:: Extracted records
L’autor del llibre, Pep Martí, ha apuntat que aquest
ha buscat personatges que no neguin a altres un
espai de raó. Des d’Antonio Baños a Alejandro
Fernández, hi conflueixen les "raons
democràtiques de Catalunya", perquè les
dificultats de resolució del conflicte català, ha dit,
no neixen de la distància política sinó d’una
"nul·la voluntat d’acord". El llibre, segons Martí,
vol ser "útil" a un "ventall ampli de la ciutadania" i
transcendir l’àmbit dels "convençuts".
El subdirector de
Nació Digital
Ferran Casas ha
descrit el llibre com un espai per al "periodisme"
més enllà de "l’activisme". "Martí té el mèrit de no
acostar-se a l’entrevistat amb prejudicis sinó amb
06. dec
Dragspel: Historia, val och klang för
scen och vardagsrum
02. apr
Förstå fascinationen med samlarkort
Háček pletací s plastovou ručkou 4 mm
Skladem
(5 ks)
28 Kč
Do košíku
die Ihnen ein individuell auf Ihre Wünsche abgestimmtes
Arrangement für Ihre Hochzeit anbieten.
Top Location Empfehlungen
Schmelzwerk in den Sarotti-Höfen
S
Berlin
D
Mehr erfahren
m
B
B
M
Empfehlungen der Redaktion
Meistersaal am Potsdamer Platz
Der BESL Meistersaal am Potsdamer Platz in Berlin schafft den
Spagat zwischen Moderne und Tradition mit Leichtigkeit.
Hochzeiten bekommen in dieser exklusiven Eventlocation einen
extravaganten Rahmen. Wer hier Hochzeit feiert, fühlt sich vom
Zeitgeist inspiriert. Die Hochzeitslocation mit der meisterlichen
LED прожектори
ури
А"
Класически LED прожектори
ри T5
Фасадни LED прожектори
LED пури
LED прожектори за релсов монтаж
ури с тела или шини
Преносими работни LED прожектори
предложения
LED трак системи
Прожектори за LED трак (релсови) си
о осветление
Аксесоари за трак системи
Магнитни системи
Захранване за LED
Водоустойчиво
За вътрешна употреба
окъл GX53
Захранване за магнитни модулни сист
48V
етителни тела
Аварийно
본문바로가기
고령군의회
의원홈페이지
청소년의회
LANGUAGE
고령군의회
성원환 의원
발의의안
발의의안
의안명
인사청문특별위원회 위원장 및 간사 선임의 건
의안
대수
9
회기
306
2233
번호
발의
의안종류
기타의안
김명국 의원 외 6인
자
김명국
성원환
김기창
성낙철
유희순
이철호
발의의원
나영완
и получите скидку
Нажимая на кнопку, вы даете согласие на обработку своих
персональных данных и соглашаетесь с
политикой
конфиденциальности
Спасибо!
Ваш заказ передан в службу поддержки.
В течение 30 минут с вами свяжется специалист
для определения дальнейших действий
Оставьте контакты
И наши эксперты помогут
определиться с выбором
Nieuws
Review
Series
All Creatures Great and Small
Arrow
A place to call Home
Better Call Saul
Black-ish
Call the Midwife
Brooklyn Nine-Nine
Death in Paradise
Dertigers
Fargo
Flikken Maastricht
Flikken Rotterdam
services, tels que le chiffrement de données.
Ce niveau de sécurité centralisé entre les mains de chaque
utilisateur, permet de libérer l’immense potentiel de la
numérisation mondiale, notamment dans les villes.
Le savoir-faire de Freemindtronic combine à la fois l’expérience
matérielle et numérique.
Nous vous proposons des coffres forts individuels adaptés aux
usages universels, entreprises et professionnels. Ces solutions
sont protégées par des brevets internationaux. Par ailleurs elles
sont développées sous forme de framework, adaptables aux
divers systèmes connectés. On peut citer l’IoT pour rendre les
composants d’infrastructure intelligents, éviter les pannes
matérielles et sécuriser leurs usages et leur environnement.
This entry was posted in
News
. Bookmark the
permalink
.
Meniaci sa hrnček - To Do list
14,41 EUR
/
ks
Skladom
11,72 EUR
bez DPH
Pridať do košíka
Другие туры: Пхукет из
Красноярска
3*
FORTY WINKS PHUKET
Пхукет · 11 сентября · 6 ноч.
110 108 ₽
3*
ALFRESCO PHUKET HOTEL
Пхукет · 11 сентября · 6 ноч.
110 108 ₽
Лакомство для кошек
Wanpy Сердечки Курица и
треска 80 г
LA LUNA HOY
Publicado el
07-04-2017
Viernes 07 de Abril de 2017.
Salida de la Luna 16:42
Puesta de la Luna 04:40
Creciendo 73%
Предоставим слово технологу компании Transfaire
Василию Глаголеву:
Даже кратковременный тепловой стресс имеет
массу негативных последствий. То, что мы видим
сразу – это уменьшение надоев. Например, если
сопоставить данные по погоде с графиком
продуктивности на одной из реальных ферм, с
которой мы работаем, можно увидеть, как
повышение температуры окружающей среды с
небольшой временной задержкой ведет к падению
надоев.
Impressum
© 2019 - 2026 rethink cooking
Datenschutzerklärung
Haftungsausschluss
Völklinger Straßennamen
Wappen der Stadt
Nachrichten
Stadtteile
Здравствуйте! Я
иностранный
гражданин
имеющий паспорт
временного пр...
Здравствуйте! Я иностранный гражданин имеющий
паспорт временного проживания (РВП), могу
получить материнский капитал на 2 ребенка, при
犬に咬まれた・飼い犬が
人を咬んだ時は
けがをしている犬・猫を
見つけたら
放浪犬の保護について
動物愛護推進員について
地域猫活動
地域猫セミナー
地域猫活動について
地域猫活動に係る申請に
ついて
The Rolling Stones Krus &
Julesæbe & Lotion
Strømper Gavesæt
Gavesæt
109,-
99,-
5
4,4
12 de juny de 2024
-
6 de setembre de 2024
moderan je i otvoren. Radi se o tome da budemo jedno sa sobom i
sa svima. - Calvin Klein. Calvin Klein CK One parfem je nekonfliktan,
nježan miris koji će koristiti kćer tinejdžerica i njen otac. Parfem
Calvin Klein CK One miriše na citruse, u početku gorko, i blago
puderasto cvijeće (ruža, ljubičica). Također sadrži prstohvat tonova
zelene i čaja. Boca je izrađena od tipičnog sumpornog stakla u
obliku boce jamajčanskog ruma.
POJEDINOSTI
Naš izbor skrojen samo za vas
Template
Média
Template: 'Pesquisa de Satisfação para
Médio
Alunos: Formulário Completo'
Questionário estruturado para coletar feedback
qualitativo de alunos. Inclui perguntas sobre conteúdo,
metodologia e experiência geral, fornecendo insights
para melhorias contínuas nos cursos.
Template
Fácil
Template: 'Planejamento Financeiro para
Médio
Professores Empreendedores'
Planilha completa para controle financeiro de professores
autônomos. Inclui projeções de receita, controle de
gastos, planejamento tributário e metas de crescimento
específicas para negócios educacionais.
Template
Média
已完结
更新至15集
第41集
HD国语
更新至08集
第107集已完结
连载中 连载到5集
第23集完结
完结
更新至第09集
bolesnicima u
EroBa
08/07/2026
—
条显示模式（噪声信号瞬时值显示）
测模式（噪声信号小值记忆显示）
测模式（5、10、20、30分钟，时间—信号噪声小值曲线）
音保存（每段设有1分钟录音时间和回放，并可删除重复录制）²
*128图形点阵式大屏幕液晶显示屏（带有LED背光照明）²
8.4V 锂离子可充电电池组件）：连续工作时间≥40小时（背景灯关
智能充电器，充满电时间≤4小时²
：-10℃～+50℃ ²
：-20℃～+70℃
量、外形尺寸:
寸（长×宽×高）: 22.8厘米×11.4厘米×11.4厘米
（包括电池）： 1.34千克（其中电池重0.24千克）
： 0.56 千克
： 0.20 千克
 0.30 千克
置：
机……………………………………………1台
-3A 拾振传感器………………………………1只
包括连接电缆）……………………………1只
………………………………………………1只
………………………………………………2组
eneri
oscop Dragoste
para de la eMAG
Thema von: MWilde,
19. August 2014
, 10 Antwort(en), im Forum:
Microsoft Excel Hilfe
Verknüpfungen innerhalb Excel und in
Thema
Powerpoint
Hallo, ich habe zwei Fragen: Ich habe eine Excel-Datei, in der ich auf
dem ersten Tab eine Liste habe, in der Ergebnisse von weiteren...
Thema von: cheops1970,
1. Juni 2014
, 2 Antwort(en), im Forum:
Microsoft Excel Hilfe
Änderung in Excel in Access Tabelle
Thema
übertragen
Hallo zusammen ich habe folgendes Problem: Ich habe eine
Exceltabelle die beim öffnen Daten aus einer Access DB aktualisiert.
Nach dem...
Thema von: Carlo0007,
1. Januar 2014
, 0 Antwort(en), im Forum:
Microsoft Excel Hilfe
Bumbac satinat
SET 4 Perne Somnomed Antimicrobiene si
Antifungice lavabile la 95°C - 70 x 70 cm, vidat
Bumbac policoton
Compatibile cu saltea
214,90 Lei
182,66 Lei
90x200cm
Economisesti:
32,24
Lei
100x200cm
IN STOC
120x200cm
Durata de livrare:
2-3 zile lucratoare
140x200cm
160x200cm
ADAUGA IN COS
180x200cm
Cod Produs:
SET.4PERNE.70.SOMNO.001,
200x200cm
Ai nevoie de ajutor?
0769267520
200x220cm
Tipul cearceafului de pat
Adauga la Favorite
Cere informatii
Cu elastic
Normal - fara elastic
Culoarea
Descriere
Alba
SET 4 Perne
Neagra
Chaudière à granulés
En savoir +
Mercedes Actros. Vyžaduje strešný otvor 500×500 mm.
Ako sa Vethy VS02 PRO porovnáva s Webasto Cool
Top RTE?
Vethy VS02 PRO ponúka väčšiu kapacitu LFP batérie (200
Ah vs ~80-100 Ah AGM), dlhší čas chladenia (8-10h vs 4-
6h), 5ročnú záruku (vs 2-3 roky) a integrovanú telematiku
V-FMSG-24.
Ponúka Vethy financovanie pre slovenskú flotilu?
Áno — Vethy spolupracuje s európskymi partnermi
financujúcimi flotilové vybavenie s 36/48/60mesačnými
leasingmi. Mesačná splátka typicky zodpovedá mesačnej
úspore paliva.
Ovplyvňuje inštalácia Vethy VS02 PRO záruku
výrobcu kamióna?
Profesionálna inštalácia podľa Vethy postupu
::::
# [Exercise]
Give the entries from their first line through the line containing "Hochzeiten bekommen in" as a numbered list, both ends included and blank lines left out.

# [Result]
1. L’autor del llibre, Pep Martí, ha apuntat que aquest
2. ha buscat personatges que no neguin a altres un
3. espai de raó. Des d’Antonio Baños a Alejandro
4. Fernández, hi conflueixen les "raons
5. democràtiques de Catalunya", perquè les
6. dificultats de resolució del conflicte català, ha dit,
7. no neixen de la distància política sinó d’una
8. "nul·la voluntat d’acord". El llibre, segons Martí,
9. vol ser "útil" a un "ventall ampli de la ciutadania" i
10. transcendir l’àmbit dels "convençuts".
11. El subdirector de
12. Nació Digital
13. Ferran Casas ha
14. descrit el llibre com un espai per al "periodisme"
15. més enllà de "l’activisme". "Martí té el mèrit de no
16. acostar-se a l’entrevistat amb prejudicis sinó amb
17. 06. dec
18. Dragspel: Historia, val och klang för
19. scen och vardagsrum
20. 02. apr
21. Förstå fascinationen med samlarkort
22. Háček pletací s plastovou ručkou 4 mm
23. Skladem
24. (5 ks)
25. 28 Kč
26. Do košíku
27. die Ihnen ein individuell auf Ihre Wünsche abgestimmtes
28. Arrangement für Ihre Hochzeit anbieten.
29. Top Location Empfehlungen
30. Schmelzwerk in den Sarotti-Höfen
31. S
32. Berlin
33. D
34. Mehr erfahren
35. m
36. B
37. B
38. M
39. Empfehlungen der Redaktion
40. Meistersaal am Potsdamer Platz
41. Der BESL Meistersaal am Potsdamer Platz in Berlin schafft den
42. Spagat zwischen Moderne und Tradition mit Leichtigkeit.
43. Hochzeiten bekommen in dieser exklusiven Eventlocation einen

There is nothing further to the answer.